Saturday, March 03, 2007

McIntyre's bon mots

I make no secret of it, John McIntyre, AME in charge of the desks at the Baltimore Sun, is one of the people I greatly respect in this business. Erudite and not prone to needlessly throwing grenades, he still allows himself the occasional Molotov cocktail -- or in lesser cases just a rubber band zinged across the room -- at appropriate times.

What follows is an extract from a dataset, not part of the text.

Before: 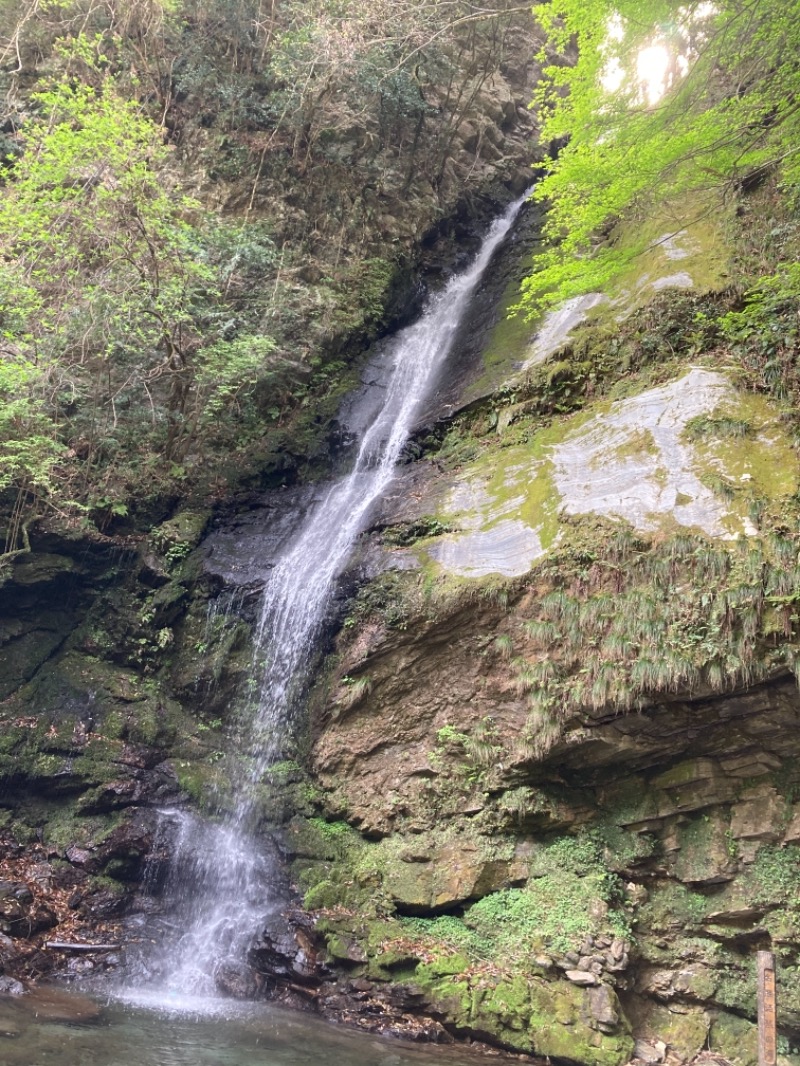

I have been painfully behind on my reading and just getting to catch up on about two months' of John's blog. I recommend to you a whole skein of recent posts about the language (and life). Some recent bon mots (in some cases I have collapsed paragraphing):

  • Looking for errors in daily newspapers is like fishing with dynamite; it’s just too easy to be morally sound.
  • It is well past time to retire the red state/blue state cliche. The best reason is that it is a cliche, a kind of automatic writing that releases the writer from the unpleasant challenges of imagination and thought. But there is a subtler reason for shying away from these terms, lying in the tendency of words and images to warp perceptions. ...
  • One of the things I’ve struggled to accomplish in these operations is to keep a distance from dogmatic grammar snobs while maintaining that useful and important judgments can be made about language and usage. ... The year I abandoned my uncompleted doctorate in English, I came across a dissertation abstract that said — the author’s own summary, mind you — that Jonathan Swift thought true love to be superior to false love. The thought of having to read several thousand words leading up to this remarkable conclusion was a serious deterrent to the academic life. This was also about the time that the nimble thoughts of Messrs. Barthes, Derrida and Foucault swept over the American academy, leading to the production by less gifted practitioners of a prose stodge defying comprehension. Some might call it gibberish. Some have. ... (from an excellent ongoing series of posts about the evolving language and usage that began with the question of whether "impactful" has reached acceptance).
  • My students look vaguely baffled — it is one of their most common expressions — when I try to explain that the traditional and established meaning of disinterested is impartial, not having an interest in the matter at hand. A judge, I tell them, is supposed to be disinterested, not caring which side wins or loses at trial. To be disinterested means not having a dog in that fight. Then they go back to using disinterested, as do their fellows, to mean uninterested, with only a flickering recognition that they are trapped for a semester in a classroom with some old guy who carries on about things that no one else cares about.
  • It is not the barbarians at the gate whom we address — they all seem want to learn English. It is the citizens inside whose carelessness and affectations mar their own prose.
If you are not reading John's posts of every few days (as I sadly fell behind on), you are missing one of the great students of English and journalism and will be the poorer for it.